Socioeconomic inequality, exacerbated especially by the pandemic, plays an important role in many students’ education and  standardized test scores. University of Massachusetts Assistant Professor of Education Jack Schneider reported that “as classes moved online, children in low-income homes and school districts suffered from a lack of access to computers, internet service, quiet places to study, and other resources.” Students who are unable to access these resources are at  a significant disadvantage compared to their peers. These disparities in education ultimately translate into lower standardized test scores, which, for these reasons, have come to be seen as an unfair metric for a student’s academic success. 

As the graph above shows, socioeconomic inequalities in standardized testing are evident, and are expected to be further exacerbated if tests continue to be administered post-pandemic. (Graph Source: Wall Street Journal)

The test prep industry is another key element in the standardized testing process. Over the last decade, companies around the world capitalize on wealthy and privileged students, offering them tutoring and assistance at exorbitant prices. Patrick Cunningham of Mighty Prep Tutoring in Los Angeles, for example, charges $300 per session for SAT coaching—which is more than he made as a game show writer although working fewer hours in a day. His sought-after advice ran the gamut from tailored math tips for success to peculiar pre-testing exercises (such as drinking premium peppermint tea). Indeed,  privileged students have a significant advantage in nearly all spheres of academic and social life, resulting in significant inequities  in standardized testing and college admission.

To remedy this, colleges are attempting different approaches to the situation which have both advantages and disadvantages. In 2019, the College Board enacted the SAT Adversity Score (also called the Environmental Context Dashboard) which accounts for the level of environmental and school-related issues students might face that may affect the quality of their test preparation. The system was dropped by the College Board due to backlash from parents and educators who disagreed with reducing adversity to a single score—a flawed measurement in determining degrees of hardship or privilege.  

Cartoons like these—although exaggerated—show the dark underbelly of rampant social inequality in standardized testing.

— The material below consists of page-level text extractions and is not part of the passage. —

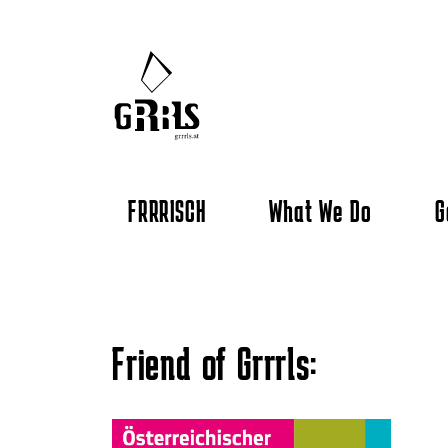
FRRRISCH
What We Do
G
Friend of Grrrls: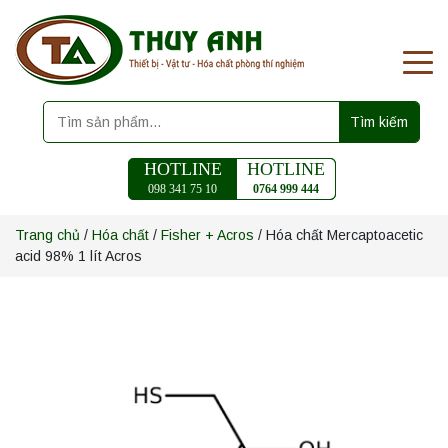
Tìm kiếm
HOTLINE
HOTLINE
098 341 75 10
0764 999 444
Trang chủ
/
Hóa chất
/
Fisher + Acros
/ Hóa chất Mercaptoacetic
acid 98% 1 lít Acros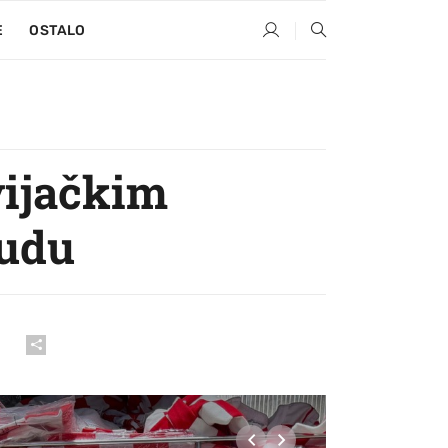
E
OSTALO
vijačkim
nudu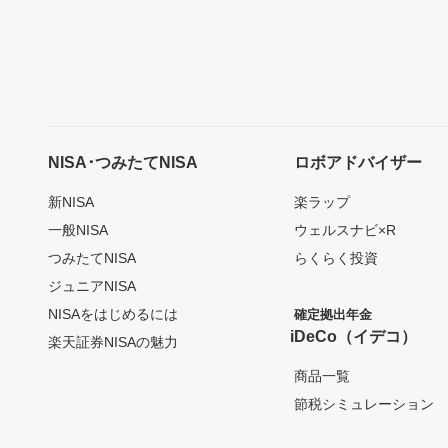
NISA･つみたてNISA
ロボアドバイザー
新NISA
楽ラップ
一般NISA
ウェルスナビ×R
つみたてNISA
らくらく投資
ジュニアNISA
NISAをはじめるには
確定拠出年金
iDeCo（イデコ）
楽天証券NISAの魅力
商品一覧
節税シミュレーション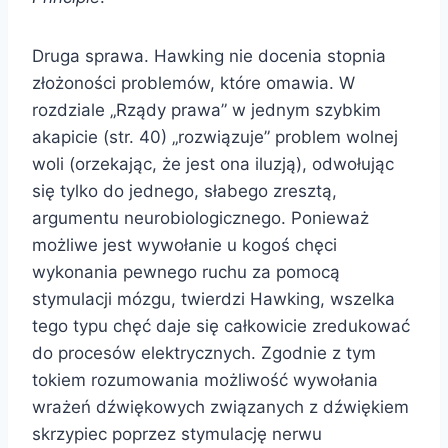
Druga sprawa. Hawking nie docenia stopnia
złożoności problemów, które omawia. W
rozdziale „Rządy prawa” w jednym szybkim
akapicie (str. 40) „rozwiązuje” problem wolnej
woli (orzekając, że jest ona iluzją), odwołując
się tylko do jednego, słabego zresztą,
argumentu neurobiologicznego. Ponieważ
możliwe jest wywołanie u kogoś chęci
wykonania pewnego ruchu za pomocą
stymulacji mózgu, twierdzi Hawking, wszelka
tego typu chęć daje się całkowicie zredukować
do procesów elektrycznych. Zgodnie z tym
tokiem rozumowania możliwość wywołania
wrażeń dźwiękowych związanych z dźwiękiem
skrzypiec poprzez stymulację nerwu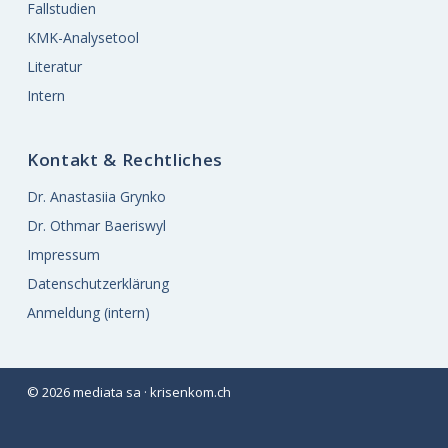
Fallstudien
KMK-Analysetool
Literatur
Intern
Kontakt & Rechtliches
Dr. Anastasiia Grynko
Dr. Othmar Baeriswyl
Impressum
Datenschutzerklärung
Anmeldung (intern)
© 2026 mediata sa · krisenkom.ch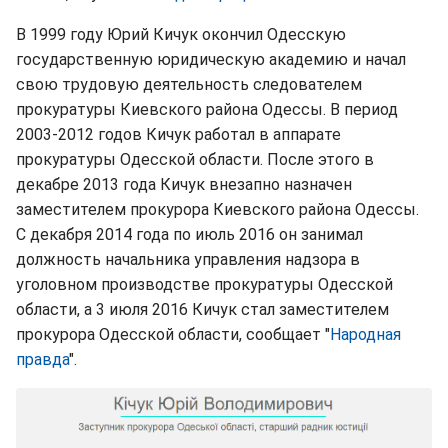
В 1999 году Юрий Кичук окончил Одесскую
государственную юридическую академию и начал
свою трудовую деятельность следователем
прокуратуры Киевского района Одессы. В период
2003-2012 годов Кичук работал в аппарате
прокуратуры Одесской области. После этого в
декабре 2013 года Кичук внезапно назначен
заместителем прокурора Киевского района Одессы.
С декабря 2014 года по июль 2016 он занимал
должность начальника управления надзора в
уголовном производстве прокуратуры Одесской
области, а 3 июля 2016 Кичук стал заместителем
прокурора Одесской области, сообщает "
Народная
правда
".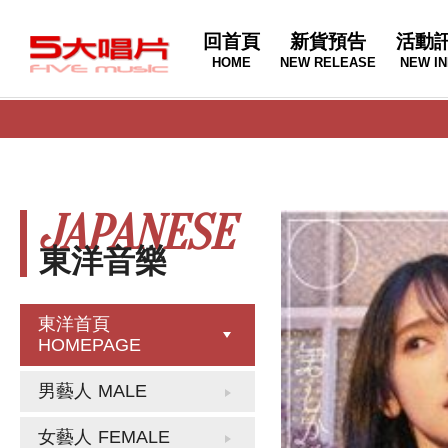
回首頁
新貨預告
活動
HOME
NEW RELEASE
NEW IN
JAPANESE
東洋音樂
東洋首頁
HOMEPAGE
男藝人
MALE
女藝人
FEMALE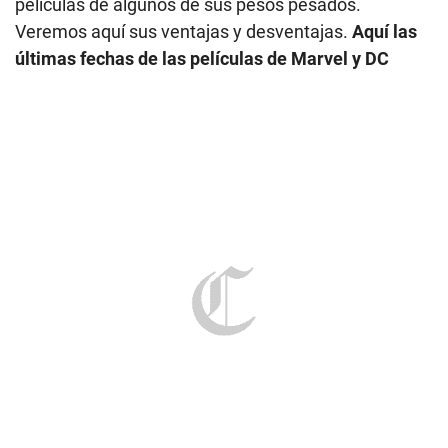
películas de algunos de sus pesos pesados.
Veremos aquí sus ventajas y desventajas.
Aquí las
últimas fechas de las películas de Marvel y DC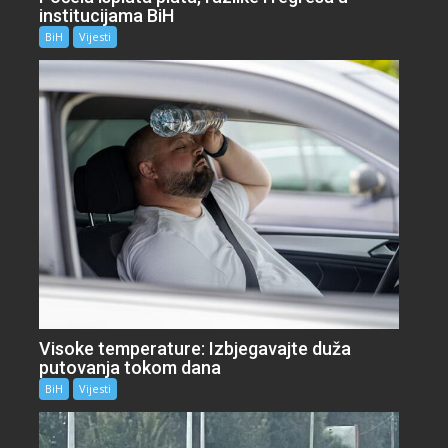
institucijama BiH
BiH
Vijesti
Visoke temperature: Izbjegavajte duža
putovanja tokom dana
BiH
Vijesti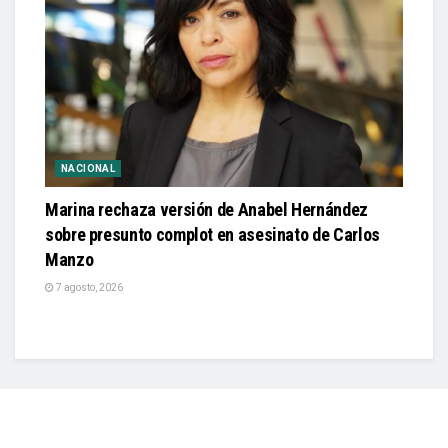
NACIONAL
Marina rechaza versión de Anabel Hernández
sobre presunto complot en asesinato de Carlos
Manzo
7 agosto, 2026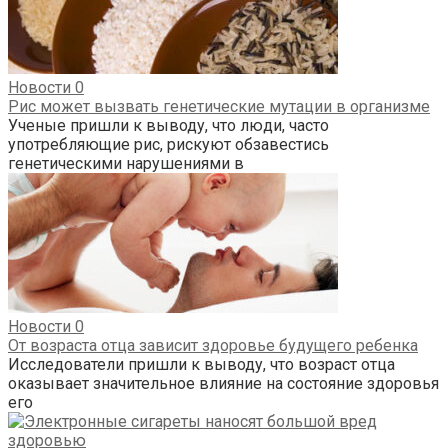
Новости
0
Рис может вызвать генетические мутации в организме
Ученые пришли к выводу, что люди, часто
употребляющие рис, рискуют обзавестись
генетическими нарушениями в
Новости
0
От возраста отца зависит здоровье будущего ребенка
Исследователи пришли к выводу, что возраст отца
оказывает значительное влияние на состояние здоровья
его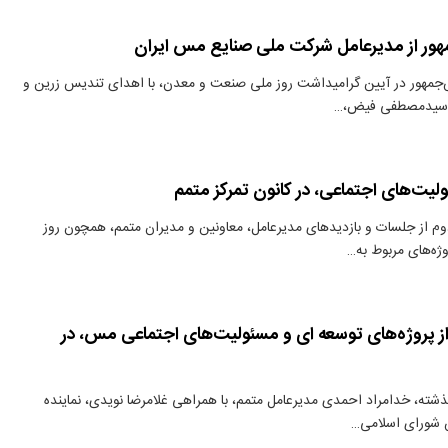
هور از مدیرعامل شرکت ملی صنایع مس ایران
‌جمهور در آیین گرامیداشت روز ملی صنعت و معدن، با اهدای تندیس زرین و
تر سیدمصطفی فیض،…
لیت‌های اجتماعی، در کانون تمرکز متمم
وم از جلسات و بازدیدهای مدیرعامل، معاونین و مدیران متمم، همچون روز
وژه‌های مربوط به…
از پروژه‌های توسعه ای و مسئولیت‌های اجتماعی مس، در
ذشته، خدامراد احمدی مدیرعامل متمم، با همراهی غلامرضا نویدی، نماینده
 شورای اسلامی…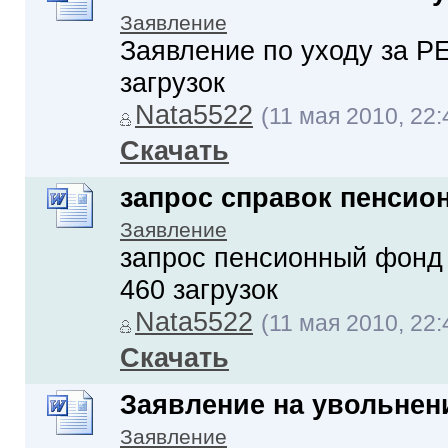
Заявление
Заявление по уходу за Р
загрузок
Nata5522
(11 мая 2010, 22:
Скачать
запрос справок пенсио
Заявление
запрос пенсионный фон
460 загрузок
Nata5522
(11 мая 2010, 22:
Скачать
Заявление на увольнен
Заявление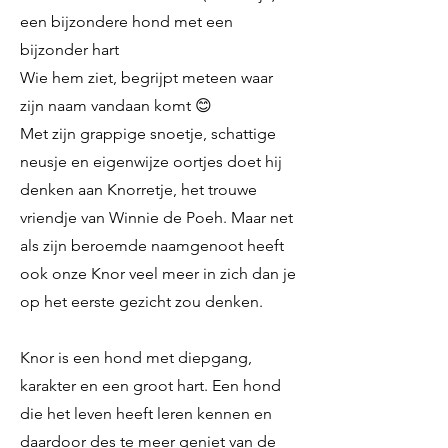
een bijzondere hond met een
bijzonder hart
Wie hem ziet, begrijpt meteen waar
zijn naam vandaan komt 😊
Met zijn grappige snoetje, schattige
neusje en eigenwijze oortjes doet hij
denken aan Knorretje, het trouwe
vriendje van Winnie de Poeh. Maar net
als zijn beroemde naamgenoot heeft
ook onze Knor veel meer in zich dan je
op het eerste gezicht zou denken.
Knor is een hond met diepgang,
karakter en een groot hart. Een hond
die het leven heeft leren kennen en
daardoor des te meer geniet van de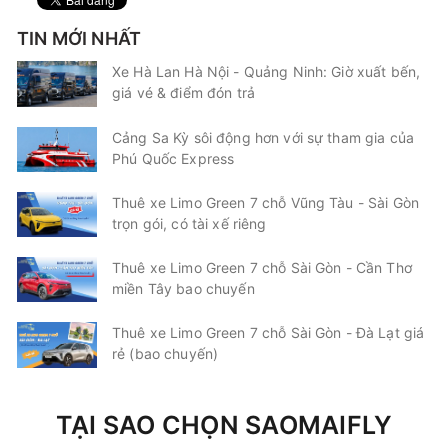
07:00
10/08/2026
10/08
09:15
(2 giờ 15 phút)
TIN MỚI NHẤT
Văn phòng Hoa Mai
Văn phòng Miền
Vũng Tàu
Đông
Xe Hà Lan Hà Nội - Quảng Ninh: Giờ xuất bến,
giá vé & điểm đón trả
Hoa Mai
Ghế ngồi 10 chỗ
Cảng Sa Kỳ sôi động hơn với sự tham gia của
Chọn mua
9
Giá vé:
180.000
Còn trống:
Phú Quốc Express
Thuê xe Limo Green 7 chỗ Vũng Tàu - Sài Gòn
07:00
10/08/2026
10/08
09:35
(2 giờ 35 phút)
trọn gói, có tài xế riêng
Văn phòng Hoa Mai
Bến xe Miền
Thuê xe Limo Green 7 chỗ Sài Gòn - Cần Thơ
Vũng Tàu
Tây
miền Tây bao chuyến
Hoa Mai
Limousine 9 chỗ
Thuê xe Limo Green 7 chỗ Sài Gòn - Đà Lạt giá
rẻ (bao chuyến)
Chọn mua
7
Giá vé:
230.000
Còn trống:
TẠI SAO CHỌN SAOMAIFLY
07:00
10/08/2026
10/08
09:50
(2 giờ 50 phút)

Amidst the COVID-19 pandemic, colleges have acknowledged the difficult positions that many students—particularly those in financial hardship—face, in terms of access to testing centers or resources. As such, Harvard, Stanford, and Princeton among many other colleges have made standardized testing “optional.” This change allows those who are from modest economic backgrounds who are unable to take the test to still complete their application. At the same time, it will pose an advantage to the students who are able to take it. For example, if a student does not take the tests, the other parts of their application will become more important, while those who are able to take the tests are less dependent on their transcripts and essays. Some schools such as Hampshire College and Caltech are temporarily test-blind, which means they will refrain from taking test scores into consideration at all. Despite this leveling of the playing field, test-blindness may negatively impact those who are skilled at test-taking and would benefit from having their scores be considered.

Although where one goes to college is never a predetermining factor of success in life, it affords students opportunities and access to resources that they would not otherwise have. And if we hope to create a more equitable, more just world, implementing meaningful change in our education system—through a more fair metric for determining a student’s academic achievement, including their socioeconomic background—is paramount.